The trial is aimed at evaluating the safety and efficacy of AXS-05 in patients with Alzheimer’s disease associated agitation
U.S. biopharmaceutical firm, Axsome Therapeutics, Inc., has recently attained positive results in the ADVANCE-1 Phase 2/3 trial of AXS-05 interim analysis. The drug is being developed to address agitation associated with Alzheimer’s disease (AD).
Reportedly, an IDMC (independent data monitoring committee) conducted the unblinded, pre-defined interim study for futility, and based on attained results, recommended the continuation of the AXS-05 treatment arm. Moreover, the IDMC recommended halt on further randomization of subjects to the bupropion treatment arm of the study.
For the record, AXS-05 is a new, oral, investigational medicine developed for the treatment of central nervous system (CNS) disorders. The drug consists of bupropion and dextromethorphan and utilizes metabolic inhibition technology of Axsome.
Herriot Tabuteau, MD, CEO, Axsome, said that the positive recommendation by the IDMC to continue the ADVANCE-1 trial is a significant milestone for the AD agitation program and the company is looking forward to the continuing development of AXS-05 for this indication. He said that the firm is delighted that the enrollment to the bupropion drug is no longer recommended. Moreover, Axsome anticipates that implementation of the IDMC’s recommendations may provide greater flexibility to its clinical plans and timelines.
Cedric O’Gorman, MD, Senior VP of Clinical Development and Medical Affairs, Axsome was quoted saying that agitation is reported in up to 70% of Alzheimer’s disease patients and is highly distressing for patients and their caretakers, as being associated with potential negative outcomes, including increased mortality.
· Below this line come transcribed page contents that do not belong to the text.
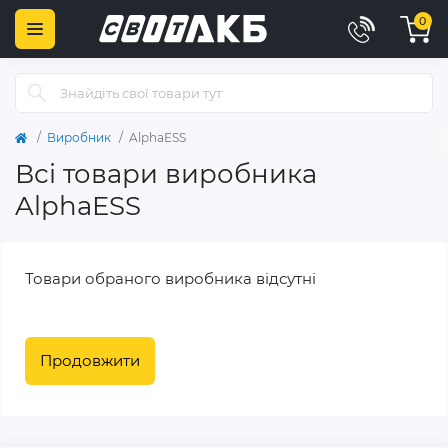
0
Виробник
AlphaESS
Всі товари виробника
AlphaESS
Товари обраного виробника відсутні
Продовжити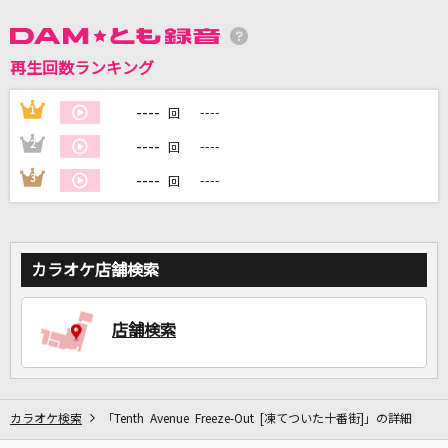
DAMに会員登録・ログインして
再生回数ランキング
カラオケをもっと楽しもう！
----
1
----
回
----
2
----
回
----
3
----
回
自宅でカラオケ歌い放題！
家族や友達と一緒に！練習にも！
カラオケ店舗検索
店舗検索
カラオケ検索
「Tenth Avenue Freeze-Out [凍てついた十番街]」の詳細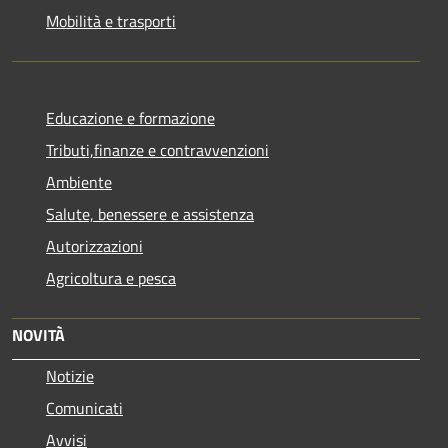
Mobilità e trasporti
Educazione e formazione
Tributi,finanze e contravvenzioni
Ambiente
Salute, benessere e assistenza
Autorizzazioni
Agricoltura e pesca
NOVITÀ
Notizie
Comunicati
Avvisi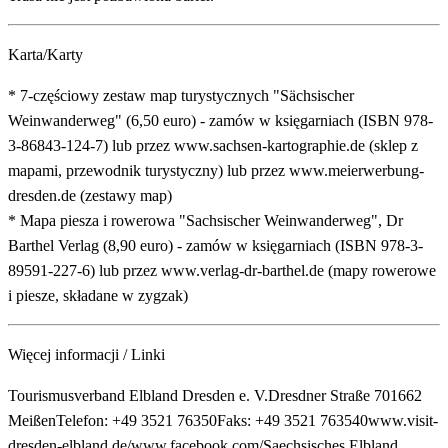
Karta/Karty
* 7-częściowy zestaw map turystycznych "Sächsischer
Weinwanderweg" (6,50 euro) - zamów w księgarniach (ISBN 978-
3-86843-124-7) lub przez www.sachsen-kartographie.de (sklep z
mapami, przewodnik turystyczny) lub przez www.meierwerbung-
dresden.de (zestawy map)
* Mapa piesza i rowerowa "Sachsischer Weinwanderweg", Dr
Barthel Verlag (8,90 euro) - zamów w księgarniach (ISBN 978-3-
89591-227-6) lub przez www.verlag-dr-barthel.de (mapy rowerowe
i piesze, składane w zygzak)
Więcej informacji / Linki
Tourismusverband Elbland Dresden e. V.Dresdner Straße 701662
MeißenTelefon: +49 3521 76350Faks: +49 3521 763540www.visit-
dresden-elbland.de/www.facebook.com/Saechsisches.Elbland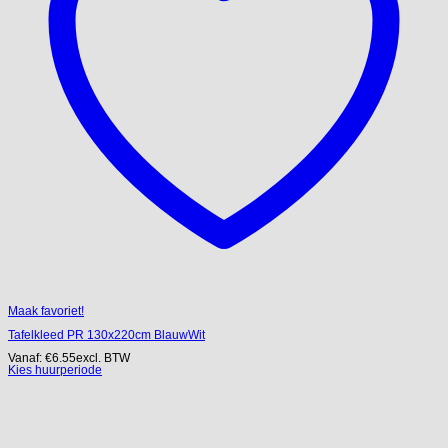
Maak favoriet!
Tafelkleed PR 130x220cm BlauwWit
Vanaf:
€
6.55
excl. BTW
Kies huurperiode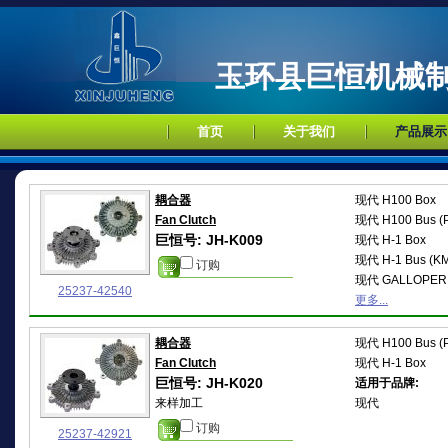
玉环县巨恒机械
首页
关于我们
产品展示
耦合器
现代
H100 Box
Fan Clutch
现代
H100 Bus (
巨恒号: JH-K009
现代
H-1 Box
现代
H-1 Bus (K
订购
现代
GALLOPER I
25237-42540
更多...
耦合器
现代
H100 Bus (
Fan Clutch
现代
H-1 Box
巨恒号: JH-K020
适用于品牌:
来样加工
现代
订购
25237-42921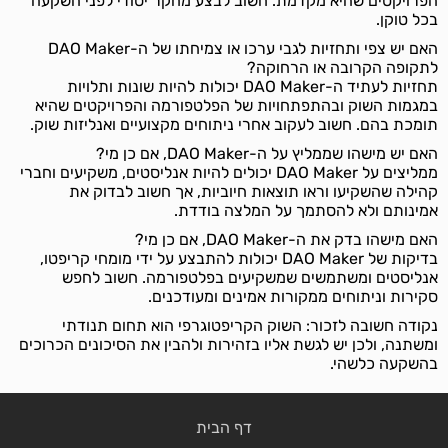
הפרויקטים שהיא מקדמת. חשוב לבצע מחקר יסודי לפני השקעה
בכל טוקן.
האם יש צפי ותחזיות לגבי ערכו או צמיחתו של ה-DAO Maker
לתקופה הקרובה או הרחוקה?
תחזיות לעתיד ה-DAO Maker יכולות להיות שונות ותלויות
במגמות השוק ובהתפתחויות של הפלטפורמה והפרויקטים שהיא
תומכת בהם. חשוב לעקוב אחרי ניתוחים מקצועיים ואנליזות שוק.
האם יש מישהו שממליץ על ה-DAO Maker, אם כן מי?
ממליצים על DAO Maker יכולים להיות אנליסטים, משקיעים וחברי
קהילה שהשקיעו וראו תוצאות חיוביות, אך חשוב לבדוק את
אמינותם ולא להסתמך על המלצה בודדת.
האם מישהו בדק את ה-DAO Maker, אם כן מי?
בדיקות של DAO Maker יכולות להתבצע על ידי מומחי קריפטו,
אנליסטים ומשתמשים שמשקיעים בפלטפורמה. חשוב לחפש
סקירות וניתוחים ממקורות אמינים ומעודכנים.
נקודה חשובה לזכור: השוק הקריפטוגרפי הוא תחום תנודתי
ומשתנה, ולכן יש לגשת אליו בזהירות ולהבין את הסיכונים הכרוכים
בהשקעה כלשהי.
דף הבית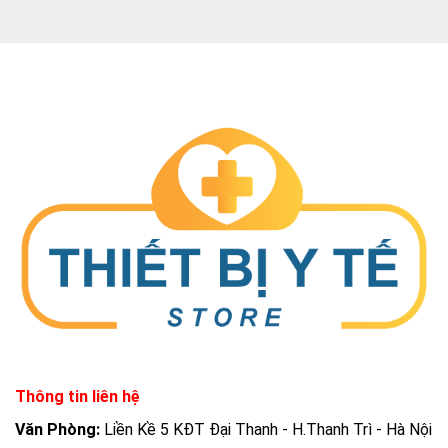
Thông tin liên hệ
Văn Phòng:
Liền Kề 5 KĐT Đại Thanh - H.Thanh Trì - Hà Nội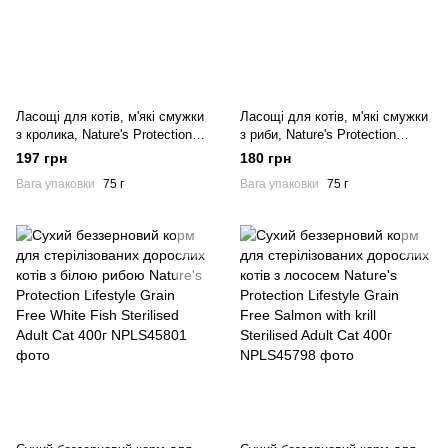
Ласощі для котів, м'які смужки
Ласощі для котів, м'які смужки
з кролика, Nature's Protection
з риби, Nature's Protection
Lifestyle Snack For Cats Soft
Lifestyle Snack For Cats Soft
197 грн
180 грн
Rabbit Strips 75г
Fish Strips 75г
Вага упаковки
75 г
Вага упаковки
75 г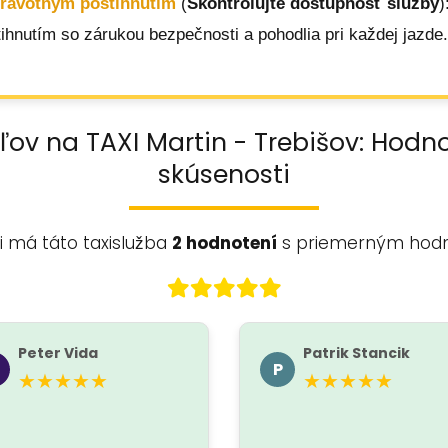
dravotným postihnutím
(
Skontrolujte dostupnosť služby
)
hnutím so zárukou bezpečnosti a pohodlia pri každej jazde.
ľov na TAXI Martin - Trebišov: Hodn
skúsenosti
i má táto taxislužba
2 hodnotení
s priemerným hod
Peter Vida
Patrik Stancik
P
★★★★★
★★★★★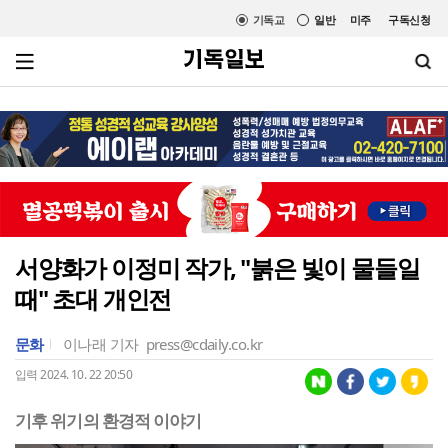
기독교
일반
미주
구독신청
서양화가 이정미 작가, "붉은 빛이 물들일
때" 초대 개인전
문화
이나래 기자
press@cdaily.co.kr
입력 2024. 10. 22 20:50
기후 위기의 환경적 이야기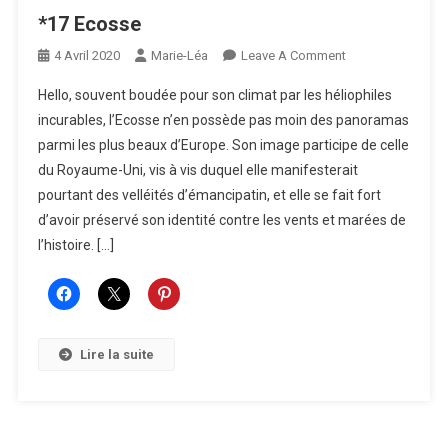
*17 Ecosse
On
4 Avril 2020
Marie-Léa
Leave A Comment
*17
Hello, souvent boudée pour son climat par les héliophiles
Ecosse
incurables, l’Ecosse n’en possède pas moin des panoramas
parmi les plus beaux d’Europe. Son image participe de celle
du Royaume-Uni, vis à vis duquel elle manifesterait
pourtant des velléités d’émancipatin, et elle se fait fort
d’avoir préservé son identité contre les vents et marées de
l’histoire. […]
Lire la suite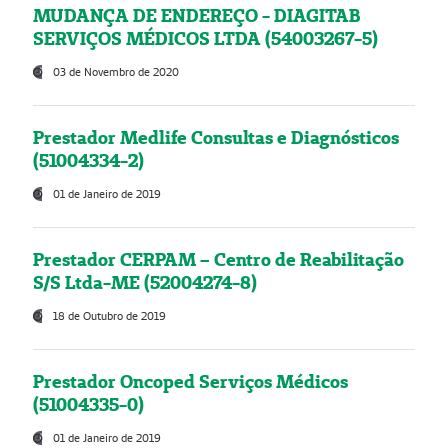
MUDANÇA DE ENDEREÇO - DIAGITAB
SERVIÇOS MÉDICOS LTDA (54003267-5)
03 de Novembro de 2020
Prestador Medlife Consultas e Diagnósticos
(51004334-2)
01 de Janeiro de 2019
Prestador CERPAM – Centro de Reabilitação
S/S Ltda-ME (52004274-8)
18 de Outubro de 2019
Prestador Oncoped Serviços Médicos
(51004335-0)
01 de Janeiro de 2019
He added that currently there is no approved treatment for Alzheimer’s disease agitation. The substantial clinical impact of this medical need underlines the importance of the ADVANCE-1 trial in evaluating the ability of AXS-05 to treat AD.
Reportedly, Alzheimer’s disease (AD) is a progressive neurodegenerative disorder that initially shows signs of forgetfulness which further advances to severe memory loss and cognitive impairment. The disease afflicts an estimated 5 million individuals in the U.S., figures that are anticipated to increase to around 14 million by 2050, cite sources.